Il est enfin à noter que le changement de paradigme se situe vraiment ici. N’importe quelle marque peut travailler avec du polyester recyclé, il suffit de l’acheter à son fournisseur. Il n’y a aucune difficulté à cela, et il faut vraiment se méfier du greenwashing de certains ici. Mais intégrer la circularité et le recyclage de ses propres produits, en offrant un modèle économique nouveau et raisonnable, restent la véritable solution « long termiste » qui permettra de réellement changer les choses du point de vue environnemental.
Quelles sont les ambitions de Phenix Sport sur le marché des équipements sportifs ? Certaines disciplines sportives sont-elles davantage à l’écoute que d’autres concernant votre démarche ?
OG : Notre ambition est de conquérir 1% du marché, sur 3 ans, pour chaque sport sur lequel nous travaillons.
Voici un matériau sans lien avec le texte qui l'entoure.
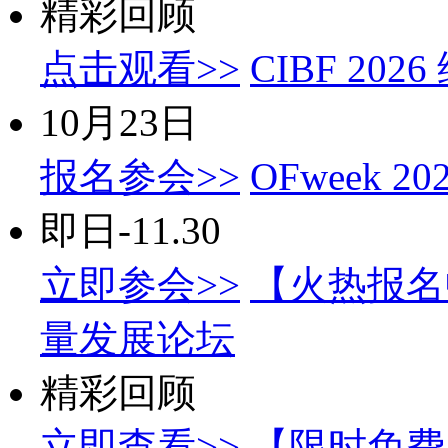
精彩回顾
点击观看>>
CIBF 2
10月23日
报名参会>>
OFweek
即日-11.30
立即参会>>
【火热报名中
量发展论坛
精彩回顾
立即查看>>
【限时免费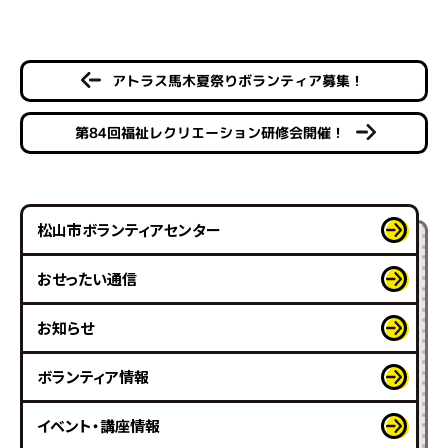
アトラス馬木夏祭りボランティア募集！
第84回福祉レクリエーション研修会開催！
松山市ボランティアセンター
おせったい通信
お知らせ
ボランティア情報
イベント・講座情報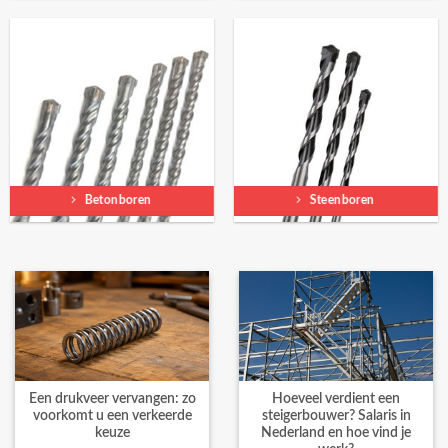
Betonboren
Steenboren
Een drukveer vervangen: zo
Hoeveel verdient een
voorkomt u een verkeerde
steigerbouwer? Salaris in
keuze
Nederland en hoe vind je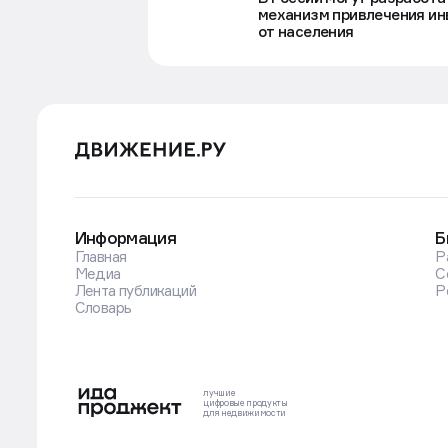
механизм привлечения ин
от населения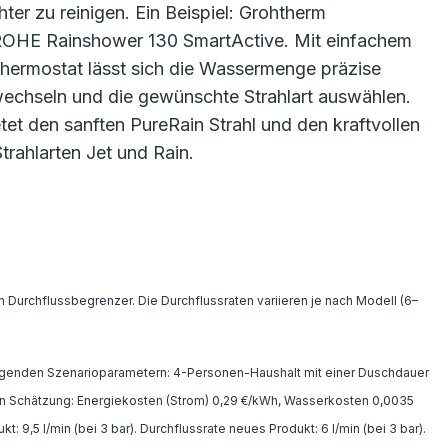
ter zu reinigen. Ein Beispiel: Grohtherm
ROHE Rainshower 130 SmartActive. Mit einfachem
ermostat lässt sich die Wassermenge präzise
chseln und die gewünschte Strahlart auswählen.
et den sanften PureRain Strahl und den kraftvollen
trahlarten Jet und Rain.
Durchflussbegrenzer. Die Durchflussraten variieren je nach Modell (6–
lgenden Szenarioparametern: 4-Personen-Haushalt mit einer Duschdauer
en Schätzung: Energiekosten (Strom) 0,29 €/kWh, Wasserkosten 0,0035
 9,5 l/min (bei 3 bar). Durchflussrate neues Produkt: 6 l/min (bei 3 bar).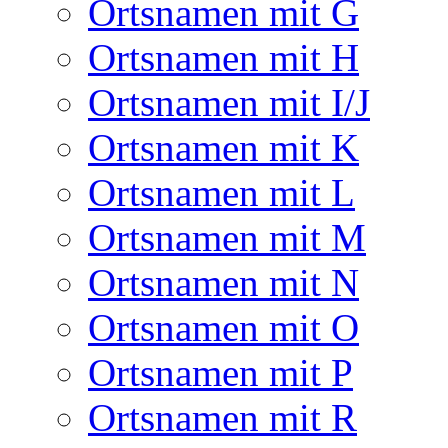
Ortsnamen mit G
Ortsnamen mit H
Ortsnamen mit I/J
Ortsnamen mit K
Ortsnamen mit L
Ortsnamen mit M
Ortsnamen mit N
Ortsnamen mit O
Ortsnamen mit P
Ortsnamen mit R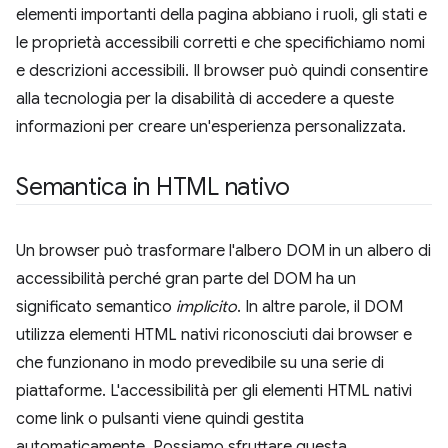
elementi importanti della pagina abbiano i ruoli, gli stati e
le proprietà accessibili corretti e che specifichiamo nomi
e descrizioni accessibili. Il browser può quindi consentire
alla tecnologia per la disabilità di accedere a queste
informazioni per creare un'esperienza personalizzata.
Semantica in HTML nativo
Un browser può trasformare l'albero DOM in un albero di
accessibilità perché gran parte del DOM ha un
significato semantico
implicito
. In altre parole, il DOM
utilizza elementi HTML nativi riconosciuti dai browser e
che funzionano in modo prevedibile su una serie di
piattaforme. L'accessibilità per gli elementi HTML nativi
come link o pulsanti viene quindi gestita
automaticamente. Possiamo sfruttare questa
De nombreuses les disciplines sportives sont intéressées par PHENIX SPORT, nous avons commencé par le football évidemment, mais nous travaillons d’ores et déjà pour des clubs de rugby, handball, volley, basket, running, badminton, squash …
Ce qui fait la différence, c’est la volonté du dirigeant de club d’opter pour une démarché écoresponsable, donc ce n’est pas nécessairement lié à la pratique de tel ou tel sport.
PG : Au niveau du développement produit, on travaille principalement avec du polyester recyclé (rPET) qu’on achète en Espagne. Le polyester est très facile à recycler, car c’est du plastique finalement. On a plusieurs grammages et plusieurs mélanges aussi, plus ou moins épais, plus ou moins flexible. Cela nous permet de travailler avec de nombreux sports en effet. Chose étant, on évite d’ajouter des matières comme l’élasthannes – trop complexe/chimique à recycler – ce qui nous empêche pour le moment de développer certains produits tels que les combinaisons pour la pratique du triathlon ou encore les cuissards pour le vélo, mais on travaille activement sur la question.
Les grands équipementiers et les clubs professionnels commencent également à agir pour limiter leur empreinte carbone. A l’image par exemple de la Section Paloise qui commercialisera en cette saison 2020-21 un maillot réplica 100% vert, conçu en matière plastique recyclée. Votre démarche suscite-t-elle également l’intérêt/la curiosité des clubs professionnels ?
OG : oui tout à fait, nous sommes déjà en discussion avec des clubs professionnels de rugby, de basket, de volley, et de handball, qui souhaitent être équipés en PHENIX SPORT dès la saison 21/22.